_Trecho_:
>>>>
Morre Jean-Claude Bernardet, crítico essencial do cinema brasileiro

Jean-Claude Bernardet, crítico e teórico fundamental do cinema brasileiro, morreu neste sábado (12.jul.2025), aos 88 anos, em São Paulo. O belga naturalizado brasileiro, autor de “Brasil em tempo de cinema” e ex-professor da Universidade de São Paulo (USP), convivia com HIV, câncer de próstata reincidente e degeneração macular. O velório será realizado na Cinemateca Brasileira, que confirmou a morte.

Bernardet construiu carreira de mais de 6 décadas transitando entre crítica, ensino, roteiro e atuação. Foi cassado e aposentado pelo Ato Institucional nº 5 (AI-5) durante a ditadura militar.

Nasceu em Charleroi, Bélgica, em 2 de agosto de 1936, e chegou ao Brasil em 1949, aos 13 anos. Naturalizou-se brasileiro em 1964 e fixou-se em São Paulo, onde integrou o movimento cineclubista. Destacou-se como crítico no suplemento literário do Estado de S. Paulo, sob orientação de Paulo Emilio Salles Gomes.

Em 1965, integrou a criação do curso de cinema da Universidade de Brasília (UnB), projeto que reunia nomes como Paulo Emilio Salles Gomes, Pompeu de Souza e Nelson Pereira dos Santos.  Sua obra mais conhecida, “Brasil em tempo de cinema” (1967), nasceu dos poucos meses de mestrado na UnB, interrompido pela ocupação militar do campus.

O livro examinou filmes nacionais lançados de 1958 a 1966 e questionou o caráter revolucionário do Cinema Novo. Bernardet argumentava que o movimento expressava problemas da classe média e criticou o distanciamento de cineastas como Glauber Rocha, Ruy Guerra e Nelson Pereira dos Santos da problemática urbana em favor de filmes rurais e de cangaço como “Deus e o Diabo na Terra do Sol”, “Os Fuzis” e “Vidas Secas”.  Em entrevista à Folha de S. Paulo em 1979, Glauber Rocha chamou Bernardet de “canalha” e “crítico mais reacionário do Brasil”. Bernardet não reagiu publicamente aos ataques.
<<<<
Itens armazenados:
>>>>
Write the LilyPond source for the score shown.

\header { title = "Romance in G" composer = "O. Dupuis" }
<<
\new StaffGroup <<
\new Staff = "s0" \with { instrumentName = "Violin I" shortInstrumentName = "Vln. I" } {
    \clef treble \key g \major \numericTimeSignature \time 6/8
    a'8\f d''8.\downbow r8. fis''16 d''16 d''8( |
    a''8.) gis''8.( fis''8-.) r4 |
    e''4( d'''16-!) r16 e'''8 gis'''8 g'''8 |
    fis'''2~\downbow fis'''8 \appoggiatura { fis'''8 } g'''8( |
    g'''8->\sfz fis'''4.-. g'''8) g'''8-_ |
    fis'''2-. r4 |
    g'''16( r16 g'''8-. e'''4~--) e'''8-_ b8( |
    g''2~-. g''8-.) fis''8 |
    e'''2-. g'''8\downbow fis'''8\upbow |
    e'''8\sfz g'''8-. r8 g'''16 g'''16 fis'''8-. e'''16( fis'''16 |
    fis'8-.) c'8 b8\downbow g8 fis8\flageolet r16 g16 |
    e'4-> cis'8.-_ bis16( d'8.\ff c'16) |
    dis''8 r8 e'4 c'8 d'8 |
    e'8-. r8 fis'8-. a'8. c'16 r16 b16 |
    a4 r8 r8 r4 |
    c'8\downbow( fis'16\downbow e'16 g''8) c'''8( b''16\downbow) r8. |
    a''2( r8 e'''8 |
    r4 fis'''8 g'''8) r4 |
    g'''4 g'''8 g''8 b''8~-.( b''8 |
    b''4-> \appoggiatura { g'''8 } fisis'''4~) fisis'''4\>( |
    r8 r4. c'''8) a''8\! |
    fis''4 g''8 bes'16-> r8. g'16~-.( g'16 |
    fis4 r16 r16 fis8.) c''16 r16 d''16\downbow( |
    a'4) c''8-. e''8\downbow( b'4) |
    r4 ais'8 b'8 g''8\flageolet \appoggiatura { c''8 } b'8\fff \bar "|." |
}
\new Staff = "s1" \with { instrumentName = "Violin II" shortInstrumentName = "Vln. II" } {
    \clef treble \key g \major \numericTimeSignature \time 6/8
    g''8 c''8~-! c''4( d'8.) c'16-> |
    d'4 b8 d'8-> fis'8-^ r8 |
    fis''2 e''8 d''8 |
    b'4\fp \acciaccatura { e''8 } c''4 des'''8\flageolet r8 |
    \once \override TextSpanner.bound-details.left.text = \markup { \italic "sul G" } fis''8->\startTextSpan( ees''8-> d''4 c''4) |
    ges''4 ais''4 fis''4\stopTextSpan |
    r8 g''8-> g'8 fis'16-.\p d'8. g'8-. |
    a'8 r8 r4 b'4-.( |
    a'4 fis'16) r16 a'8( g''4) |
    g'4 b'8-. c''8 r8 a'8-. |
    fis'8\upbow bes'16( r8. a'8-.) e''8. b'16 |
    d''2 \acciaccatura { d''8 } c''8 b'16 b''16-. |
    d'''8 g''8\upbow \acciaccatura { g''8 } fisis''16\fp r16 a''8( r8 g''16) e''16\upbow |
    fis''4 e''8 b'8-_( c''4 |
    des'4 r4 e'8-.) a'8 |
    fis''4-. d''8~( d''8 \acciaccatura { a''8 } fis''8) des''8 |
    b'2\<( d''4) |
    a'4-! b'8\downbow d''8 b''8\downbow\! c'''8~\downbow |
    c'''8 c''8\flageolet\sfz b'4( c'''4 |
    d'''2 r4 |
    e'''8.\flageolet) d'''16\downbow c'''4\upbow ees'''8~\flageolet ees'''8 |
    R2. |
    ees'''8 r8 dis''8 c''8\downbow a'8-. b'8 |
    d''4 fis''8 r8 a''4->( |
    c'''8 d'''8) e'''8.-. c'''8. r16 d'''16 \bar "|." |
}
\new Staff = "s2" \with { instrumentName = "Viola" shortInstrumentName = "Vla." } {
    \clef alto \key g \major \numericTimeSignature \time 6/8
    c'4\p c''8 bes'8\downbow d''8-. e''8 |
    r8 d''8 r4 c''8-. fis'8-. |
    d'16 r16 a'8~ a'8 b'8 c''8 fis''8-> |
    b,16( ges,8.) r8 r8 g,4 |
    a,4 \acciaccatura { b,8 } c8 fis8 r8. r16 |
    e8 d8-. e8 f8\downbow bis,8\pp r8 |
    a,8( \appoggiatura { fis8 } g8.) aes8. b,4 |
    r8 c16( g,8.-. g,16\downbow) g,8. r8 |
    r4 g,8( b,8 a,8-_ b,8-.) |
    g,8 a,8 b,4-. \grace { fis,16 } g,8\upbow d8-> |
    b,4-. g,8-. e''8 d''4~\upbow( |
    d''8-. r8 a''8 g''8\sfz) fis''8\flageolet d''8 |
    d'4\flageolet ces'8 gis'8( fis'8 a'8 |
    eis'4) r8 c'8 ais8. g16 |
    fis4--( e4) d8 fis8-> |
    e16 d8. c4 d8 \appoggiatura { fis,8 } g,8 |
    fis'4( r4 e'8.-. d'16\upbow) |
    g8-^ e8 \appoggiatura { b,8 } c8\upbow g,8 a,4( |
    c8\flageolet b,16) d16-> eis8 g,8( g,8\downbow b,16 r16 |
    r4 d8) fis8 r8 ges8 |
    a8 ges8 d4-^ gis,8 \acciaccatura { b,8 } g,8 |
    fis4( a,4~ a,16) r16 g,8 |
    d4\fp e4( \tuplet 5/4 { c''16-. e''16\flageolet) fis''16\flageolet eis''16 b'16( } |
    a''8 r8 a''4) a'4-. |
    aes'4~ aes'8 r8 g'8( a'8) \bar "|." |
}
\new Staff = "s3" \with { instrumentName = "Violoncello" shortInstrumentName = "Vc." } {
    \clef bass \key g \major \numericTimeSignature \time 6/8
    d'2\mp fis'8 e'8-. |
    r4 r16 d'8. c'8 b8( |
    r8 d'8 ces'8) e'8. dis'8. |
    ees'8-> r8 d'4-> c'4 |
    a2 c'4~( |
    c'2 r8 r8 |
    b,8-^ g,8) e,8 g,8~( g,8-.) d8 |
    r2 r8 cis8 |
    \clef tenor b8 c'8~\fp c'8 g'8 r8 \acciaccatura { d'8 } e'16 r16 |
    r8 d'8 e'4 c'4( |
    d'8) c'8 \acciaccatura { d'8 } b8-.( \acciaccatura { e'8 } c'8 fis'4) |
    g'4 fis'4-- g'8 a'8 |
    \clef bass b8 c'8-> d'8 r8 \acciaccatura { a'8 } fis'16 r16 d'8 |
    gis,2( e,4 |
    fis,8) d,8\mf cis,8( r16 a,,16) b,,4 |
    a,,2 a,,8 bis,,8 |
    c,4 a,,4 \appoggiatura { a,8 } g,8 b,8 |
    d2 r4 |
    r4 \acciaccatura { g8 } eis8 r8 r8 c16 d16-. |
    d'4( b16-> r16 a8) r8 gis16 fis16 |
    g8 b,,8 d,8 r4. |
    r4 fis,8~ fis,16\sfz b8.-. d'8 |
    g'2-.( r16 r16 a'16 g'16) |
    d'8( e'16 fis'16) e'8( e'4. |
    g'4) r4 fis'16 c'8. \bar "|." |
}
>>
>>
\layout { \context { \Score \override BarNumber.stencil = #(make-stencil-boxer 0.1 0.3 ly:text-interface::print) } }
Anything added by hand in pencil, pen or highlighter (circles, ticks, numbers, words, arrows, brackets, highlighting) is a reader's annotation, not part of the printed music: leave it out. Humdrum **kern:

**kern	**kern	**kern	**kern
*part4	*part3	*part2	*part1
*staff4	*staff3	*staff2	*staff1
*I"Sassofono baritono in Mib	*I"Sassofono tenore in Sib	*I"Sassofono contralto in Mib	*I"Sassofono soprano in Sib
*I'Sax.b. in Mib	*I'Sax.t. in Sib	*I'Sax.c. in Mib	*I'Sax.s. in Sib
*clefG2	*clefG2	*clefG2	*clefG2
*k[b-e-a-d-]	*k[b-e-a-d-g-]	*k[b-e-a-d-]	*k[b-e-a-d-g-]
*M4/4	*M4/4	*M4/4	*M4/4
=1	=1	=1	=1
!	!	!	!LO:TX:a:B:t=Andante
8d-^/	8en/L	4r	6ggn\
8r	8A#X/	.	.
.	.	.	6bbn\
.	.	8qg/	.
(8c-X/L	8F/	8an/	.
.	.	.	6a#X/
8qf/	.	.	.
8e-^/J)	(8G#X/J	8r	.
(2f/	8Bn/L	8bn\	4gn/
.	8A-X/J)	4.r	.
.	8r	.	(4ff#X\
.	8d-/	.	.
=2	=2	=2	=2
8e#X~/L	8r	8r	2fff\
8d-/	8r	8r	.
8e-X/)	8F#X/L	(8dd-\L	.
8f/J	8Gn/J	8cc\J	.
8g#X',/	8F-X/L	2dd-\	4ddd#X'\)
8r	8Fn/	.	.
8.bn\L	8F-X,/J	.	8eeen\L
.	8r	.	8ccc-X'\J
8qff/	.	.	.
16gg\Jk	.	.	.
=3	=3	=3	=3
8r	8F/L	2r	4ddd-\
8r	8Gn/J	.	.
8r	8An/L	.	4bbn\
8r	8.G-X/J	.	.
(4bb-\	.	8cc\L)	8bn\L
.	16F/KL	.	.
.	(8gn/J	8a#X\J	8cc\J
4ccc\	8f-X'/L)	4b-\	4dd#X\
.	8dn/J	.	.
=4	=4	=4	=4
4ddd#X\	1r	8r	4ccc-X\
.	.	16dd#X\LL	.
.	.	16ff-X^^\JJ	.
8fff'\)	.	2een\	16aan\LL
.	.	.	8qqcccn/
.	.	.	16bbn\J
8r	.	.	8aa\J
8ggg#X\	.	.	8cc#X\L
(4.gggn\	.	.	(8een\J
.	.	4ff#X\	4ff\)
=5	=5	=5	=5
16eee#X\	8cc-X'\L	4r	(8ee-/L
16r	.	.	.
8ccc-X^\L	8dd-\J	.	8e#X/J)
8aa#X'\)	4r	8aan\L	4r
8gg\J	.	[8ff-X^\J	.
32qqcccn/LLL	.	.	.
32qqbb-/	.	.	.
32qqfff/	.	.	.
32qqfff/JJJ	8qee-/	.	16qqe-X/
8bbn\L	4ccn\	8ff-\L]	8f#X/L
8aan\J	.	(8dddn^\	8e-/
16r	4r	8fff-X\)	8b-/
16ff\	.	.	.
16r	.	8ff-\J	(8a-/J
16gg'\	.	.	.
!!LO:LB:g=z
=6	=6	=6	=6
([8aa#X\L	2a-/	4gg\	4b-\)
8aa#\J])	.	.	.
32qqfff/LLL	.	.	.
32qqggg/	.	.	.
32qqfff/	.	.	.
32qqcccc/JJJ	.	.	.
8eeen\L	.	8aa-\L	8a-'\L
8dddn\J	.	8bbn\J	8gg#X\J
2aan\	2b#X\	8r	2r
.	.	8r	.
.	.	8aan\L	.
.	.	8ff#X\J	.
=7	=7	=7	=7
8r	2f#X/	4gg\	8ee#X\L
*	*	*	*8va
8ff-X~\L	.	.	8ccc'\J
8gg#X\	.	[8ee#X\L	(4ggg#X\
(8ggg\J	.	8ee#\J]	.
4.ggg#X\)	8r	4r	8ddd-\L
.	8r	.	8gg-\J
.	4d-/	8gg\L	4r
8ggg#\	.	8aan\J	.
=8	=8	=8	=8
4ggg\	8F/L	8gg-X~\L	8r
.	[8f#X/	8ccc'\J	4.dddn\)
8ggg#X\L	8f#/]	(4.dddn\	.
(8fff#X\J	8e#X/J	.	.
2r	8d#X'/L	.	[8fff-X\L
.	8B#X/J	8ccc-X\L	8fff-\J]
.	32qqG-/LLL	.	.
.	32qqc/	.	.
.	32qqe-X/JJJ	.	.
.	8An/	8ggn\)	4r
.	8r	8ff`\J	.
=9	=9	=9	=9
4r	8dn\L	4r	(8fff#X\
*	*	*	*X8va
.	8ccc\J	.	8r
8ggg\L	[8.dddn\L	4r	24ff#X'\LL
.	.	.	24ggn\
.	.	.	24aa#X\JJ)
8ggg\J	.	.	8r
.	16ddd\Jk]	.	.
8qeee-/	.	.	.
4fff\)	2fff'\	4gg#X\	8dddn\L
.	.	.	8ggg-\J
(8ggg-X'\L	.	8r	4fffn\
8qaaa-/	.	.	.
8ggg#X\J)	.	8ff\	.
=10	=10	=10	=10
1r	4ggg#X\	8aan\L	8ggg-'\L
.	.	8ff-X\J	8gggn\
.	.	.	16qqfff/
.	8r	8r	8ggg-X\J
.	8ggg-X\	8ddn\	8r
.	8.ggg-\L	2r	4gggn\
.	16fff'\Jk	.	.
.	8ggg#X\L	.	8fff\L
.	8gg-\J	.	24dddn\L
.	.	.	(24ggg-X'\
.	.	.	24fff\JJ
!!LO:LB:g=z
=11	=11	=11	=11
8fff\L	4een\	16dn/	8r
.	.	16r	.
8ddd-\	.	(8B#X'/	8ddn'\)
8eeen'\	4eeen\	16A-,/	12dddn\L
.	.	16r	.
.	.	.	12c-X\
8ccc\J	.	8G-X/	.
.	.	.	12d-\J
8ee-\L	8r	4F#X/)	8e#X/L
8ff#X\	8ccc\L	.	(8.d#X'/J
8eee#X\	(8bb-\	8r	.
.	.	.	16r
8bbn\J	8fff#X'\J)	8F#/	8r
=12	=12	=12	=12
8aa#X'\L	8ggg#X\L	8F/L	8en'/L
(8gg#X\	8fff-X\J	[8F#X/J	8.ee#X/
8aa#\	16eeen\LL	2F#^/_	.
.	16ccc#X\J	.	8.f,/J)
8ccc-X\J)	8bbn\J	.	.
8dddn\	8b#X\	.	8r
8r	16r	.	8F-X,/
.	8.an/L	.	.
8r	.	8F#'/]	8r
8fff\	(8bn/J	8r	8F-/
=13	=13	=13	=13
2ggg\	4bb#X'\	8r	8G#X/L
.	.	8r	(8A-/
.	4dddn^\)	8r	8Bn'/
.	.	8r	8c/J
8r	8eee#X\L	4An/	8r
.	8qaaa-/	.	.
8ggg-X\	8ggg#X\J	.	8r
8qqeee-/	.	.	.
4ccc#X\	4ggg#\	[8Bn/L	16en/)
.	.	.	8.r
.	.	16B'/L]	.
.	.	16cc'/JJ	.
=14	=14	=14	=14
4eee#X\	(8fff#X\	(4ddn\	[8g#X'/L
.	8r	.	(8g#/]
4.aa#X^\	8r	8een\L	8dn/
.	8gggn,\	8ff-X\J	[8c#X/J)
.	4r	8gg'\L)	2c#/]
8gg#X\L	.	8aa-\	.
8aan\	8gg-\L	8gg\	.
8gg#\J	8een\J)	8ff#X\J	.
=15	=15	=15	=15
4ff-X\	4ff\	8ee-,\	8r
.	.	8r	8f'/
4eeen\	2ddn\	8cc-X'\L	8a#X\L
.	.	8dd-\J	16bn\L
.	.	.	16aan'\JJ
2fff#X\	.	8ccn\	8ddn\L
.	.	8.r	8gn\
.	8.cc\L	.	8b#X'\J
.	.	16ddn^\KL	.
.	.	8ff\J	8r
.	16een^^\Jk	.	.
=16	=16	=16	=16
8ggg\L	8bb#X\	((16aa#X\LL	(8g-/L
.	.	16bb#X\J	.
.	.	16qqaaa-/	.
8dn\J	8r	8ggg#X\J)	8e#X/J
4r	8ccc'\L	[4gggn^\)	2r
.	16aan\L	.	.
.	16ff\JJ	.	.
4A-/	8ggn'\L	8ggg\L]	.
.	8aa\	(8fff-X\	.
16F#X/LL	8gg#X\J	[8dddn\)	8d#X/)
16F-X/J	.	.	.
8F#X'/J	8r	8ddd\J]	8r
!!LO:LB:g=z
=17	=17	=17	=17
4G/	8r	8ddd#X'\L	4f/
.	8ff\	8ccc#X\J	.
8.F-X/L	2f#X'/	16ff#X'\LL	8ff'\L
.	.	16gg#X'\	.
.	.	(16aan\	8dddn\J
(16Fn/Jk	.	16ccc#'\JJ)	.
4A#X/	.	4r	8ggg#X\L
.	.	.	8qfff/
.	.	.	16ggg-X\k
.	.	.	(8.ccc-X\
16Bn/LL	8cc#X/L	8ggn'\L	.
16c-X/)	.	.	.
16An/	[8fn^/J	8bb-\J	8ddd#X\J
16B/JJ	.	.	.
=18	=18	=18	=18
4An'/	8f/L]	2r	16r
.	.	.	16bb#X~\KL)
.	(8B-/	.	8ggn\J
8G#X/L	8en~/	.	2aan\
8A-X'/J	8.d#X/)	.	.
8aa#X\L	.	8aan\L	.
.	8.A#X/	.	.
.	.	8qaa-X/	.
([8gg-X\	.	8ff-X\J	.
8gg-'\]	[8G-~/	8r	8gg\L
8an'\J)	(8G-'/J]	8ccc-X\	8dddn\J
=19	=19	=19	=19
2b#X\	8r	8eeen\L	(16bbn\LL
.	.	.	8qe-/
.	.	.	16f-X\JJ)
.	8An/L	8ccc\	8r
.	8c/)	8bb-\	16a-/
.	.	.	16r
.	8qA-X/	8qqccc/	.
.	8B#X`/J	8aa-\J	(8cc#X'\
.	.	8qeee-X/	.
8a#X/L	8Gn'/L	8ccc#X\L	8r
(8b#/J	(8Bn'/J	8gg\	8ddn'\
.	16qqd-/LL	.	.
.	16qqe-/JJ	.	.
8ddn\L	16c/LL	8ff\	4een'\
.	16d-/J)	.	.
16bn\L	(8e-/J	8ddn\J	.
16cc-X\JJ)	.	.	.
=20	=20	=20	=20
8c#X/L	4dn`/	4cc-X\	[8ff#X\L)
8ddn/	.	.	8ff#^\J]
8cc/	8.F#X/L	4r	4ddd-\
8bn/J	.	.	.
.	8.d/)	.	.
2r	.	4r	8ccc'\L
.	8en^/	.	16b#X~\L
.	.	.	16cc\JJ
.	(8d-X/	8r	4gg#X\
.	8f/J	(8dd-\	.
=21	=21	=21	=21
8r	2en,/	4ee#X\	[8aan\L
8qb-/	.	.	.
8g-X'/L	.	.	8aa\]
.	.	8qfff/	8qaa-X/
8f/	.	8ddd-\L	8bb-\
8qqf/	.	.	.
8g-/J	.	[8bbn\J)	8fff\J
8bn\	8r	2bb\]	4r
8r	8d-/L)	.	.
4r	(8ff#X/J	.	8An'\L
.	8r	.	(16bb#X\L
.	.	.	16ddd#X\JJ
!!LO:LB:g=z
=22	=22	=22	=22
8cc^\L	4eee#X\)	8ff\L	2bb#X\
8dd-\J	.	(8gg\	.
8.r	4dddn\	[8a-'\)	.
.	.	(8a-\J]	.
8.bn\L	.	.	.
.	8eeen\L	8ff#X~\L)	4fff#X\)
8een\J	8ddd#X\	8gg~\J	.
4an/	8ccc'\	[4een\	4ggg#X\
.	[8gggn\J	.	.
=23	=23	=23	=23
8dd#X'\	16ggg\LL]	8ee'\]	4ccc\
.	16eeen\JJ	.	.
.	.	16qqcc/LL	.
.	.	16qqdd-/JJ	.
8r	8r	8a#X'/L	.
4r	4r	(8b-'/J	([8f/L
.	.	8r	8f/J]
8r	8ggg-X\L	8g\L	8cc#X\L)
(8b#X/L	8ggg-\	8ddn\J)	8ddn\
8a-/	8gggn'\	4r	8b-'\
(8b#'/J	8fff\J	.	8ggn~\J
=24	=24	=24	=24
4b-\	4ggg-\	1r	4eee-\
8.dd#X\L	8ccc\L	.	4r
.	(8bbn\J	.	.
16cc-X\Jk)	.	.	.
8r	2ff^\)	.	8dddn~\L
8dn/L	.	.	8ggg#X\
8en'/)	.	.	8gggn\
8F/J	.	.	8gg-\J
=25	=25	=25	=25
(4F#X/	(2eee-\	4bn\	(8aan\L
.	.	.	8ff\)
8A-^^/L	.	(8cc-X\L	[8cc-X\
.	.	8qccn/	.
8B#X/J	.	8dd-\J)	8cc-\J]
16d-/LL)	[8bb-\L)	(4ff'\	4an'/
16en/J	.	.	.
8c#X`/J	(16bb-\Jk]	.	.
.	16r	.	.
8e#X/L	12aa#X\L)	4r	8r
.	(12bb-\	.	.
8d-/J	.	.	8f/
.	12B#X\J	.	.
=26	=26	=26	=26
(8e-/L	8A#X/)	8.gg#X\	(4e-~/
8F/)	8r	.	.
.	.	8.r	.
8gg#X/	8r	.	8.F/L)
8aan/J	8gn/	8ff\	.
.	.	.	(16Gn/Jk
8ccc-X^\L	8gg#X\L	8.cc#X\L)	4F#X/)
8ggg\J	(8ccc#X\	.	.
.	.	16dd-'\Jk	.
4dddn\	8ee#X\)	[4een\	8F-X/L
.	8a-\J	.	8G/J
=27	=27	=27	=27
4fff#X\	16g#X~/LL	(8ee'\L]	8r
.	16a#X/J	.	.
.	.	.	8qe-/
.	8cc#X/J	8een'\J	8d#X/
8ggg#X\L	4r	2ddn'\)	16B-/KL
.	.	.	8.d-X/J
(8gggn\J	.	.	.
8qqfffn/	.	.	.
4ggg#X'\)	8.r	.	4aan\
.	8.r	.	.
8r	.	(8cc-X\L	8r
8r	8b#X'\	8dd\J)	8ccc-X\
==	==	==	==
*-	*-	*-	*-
<<<<
_O que produzir_: Escreva a continuação da notícia sobre a morte de Jean-Claude Bernardet, começando logo após a última frase apresentada.

_Resultado do exercício_:
Como crítico, analisou filmes diversos e movimentos cinematográficos, desenvolvendo reflexões teóricas sobre cinema nacional. Sistematizou informações sobre a produção brasileira em “Historiografia Clássica do Cinema Brasileiro” (1995). Publicou cerca de 25 obras, incluindo “Cineastas e imagens do povo”, “O que é cinema” e “Autoficções”.

Colaborou como roteirista e ator com cineastas como Luiz Sergio Person, Joaquim Pedro de Andrade, Carlos Reichenbach, Andrea Tonacci e Adirley Queirós. Em 2008, atuou em “FilmeFobia”, de Kiko Goifman, filme que o aproximou de nova geração do cinema independente. O crítico também co-roteirizou “O Caso dos Irmãos Naves” (1967) e criou o brinquedo “Combina-cor”, lançado pela Grow.

Bernardet assumia publicamente sua homossexualidade, tema usado por adversários em ataques políticos. Escreveu “A Doença, uma Experiência” (1996), relato sobre viver com HIV/Aids.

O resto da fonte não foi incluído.